*** SUPPLIED TEXT ***
The Council of Governors (CoG) has raised concern over what they describe as a prejudiced approach by oversight institutions when dealing with county governments.

The CoG singled out the Office of the Auditor General (OAG), Ethics and Anti-Corruption Commission (EACC), Controller of Budget (CoB) and Commission on Revenue Allocation(CRA) saying they portray devolved units as avenues of embezzlement of public funds.

The CoG Finance, Planning and Economic Affairs Committee Chairman Fernandes Barasa said the agencies paint devolution as a failed system of governance.

“The Auditor General and the Controller of Budget have repeatedly and theatrically claimed that county governments do not have audit committees and effective internal audit functions, they claim that the absence of strong and effective internal audit functions in counties has created loopholes in governance, thereby failing to avert some of the pilferage and mismanagement through which billions of shillings are embezzled,” said Barasa.

The Kakamega Governor said the Auditor General has also been quoted saying that county governments have not made any noteworthy efforts to move towards producing unmodified audit opinions, therefore putting to question the integrity of devolved units' accountability systems.
*** EXCERPTED RECORDS ***
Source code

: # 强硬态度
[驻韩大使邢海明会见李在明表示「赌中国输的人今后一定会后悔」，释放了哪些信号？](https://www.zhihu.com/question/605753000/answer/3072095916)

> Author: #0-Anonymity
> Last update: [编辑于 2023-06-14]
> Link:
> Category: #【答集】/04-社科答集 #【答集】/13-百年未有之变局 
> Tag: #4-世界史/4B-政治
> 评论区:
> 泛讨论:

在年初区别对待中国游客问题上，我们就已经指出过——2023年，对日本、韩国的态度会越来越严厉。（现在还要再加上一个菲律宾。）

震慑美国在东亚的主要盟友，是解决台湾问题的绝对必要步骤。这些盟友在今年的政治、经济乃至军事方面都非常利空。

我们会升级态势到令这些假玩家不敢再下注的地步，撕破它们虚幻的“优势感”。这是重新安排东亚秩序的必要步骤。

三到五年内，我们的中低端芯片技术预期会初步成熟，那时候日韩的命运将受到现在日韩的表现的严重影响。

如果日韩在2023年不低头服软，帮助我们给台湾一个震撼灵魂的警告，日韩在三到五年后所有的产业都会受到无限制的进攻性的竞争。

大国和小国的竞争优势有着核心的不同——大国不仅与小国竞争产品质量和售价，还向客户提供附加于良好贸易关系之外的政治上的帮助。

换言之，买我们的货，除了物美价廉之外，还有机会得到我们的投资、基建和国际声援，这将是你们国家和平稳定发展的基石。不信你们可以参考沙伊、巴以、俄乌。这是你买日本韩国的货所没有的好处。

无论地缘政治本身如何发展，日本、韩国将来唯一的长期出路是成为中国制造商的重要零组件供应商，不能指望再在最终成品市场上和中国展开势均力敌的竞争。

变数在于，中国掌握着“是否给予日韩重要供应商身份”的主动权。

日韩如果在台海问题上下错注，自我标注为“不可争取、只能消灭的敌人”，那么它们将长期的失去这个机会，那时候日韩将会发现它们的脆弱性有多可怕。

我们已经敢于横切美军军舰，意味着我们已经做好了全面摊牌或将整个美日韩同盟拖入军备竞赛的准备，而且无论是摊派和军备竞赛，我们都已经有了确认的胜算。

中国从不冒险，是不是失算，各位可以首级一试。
***
* WHAT YOU HAVE TO DO *
Retype the passage of the Council of Governors article starting with "The CoG Finance, Planning" and going on through "system of governance.". Draw only on the Council of Governors article, not on the material.

* RESPONSE FOR THIS EXERCISE *
The CoG Finance, Planning and Economic Affairs Committee Chairman Fernandes Barasa said the agencies paint devolution as a failed system of governance.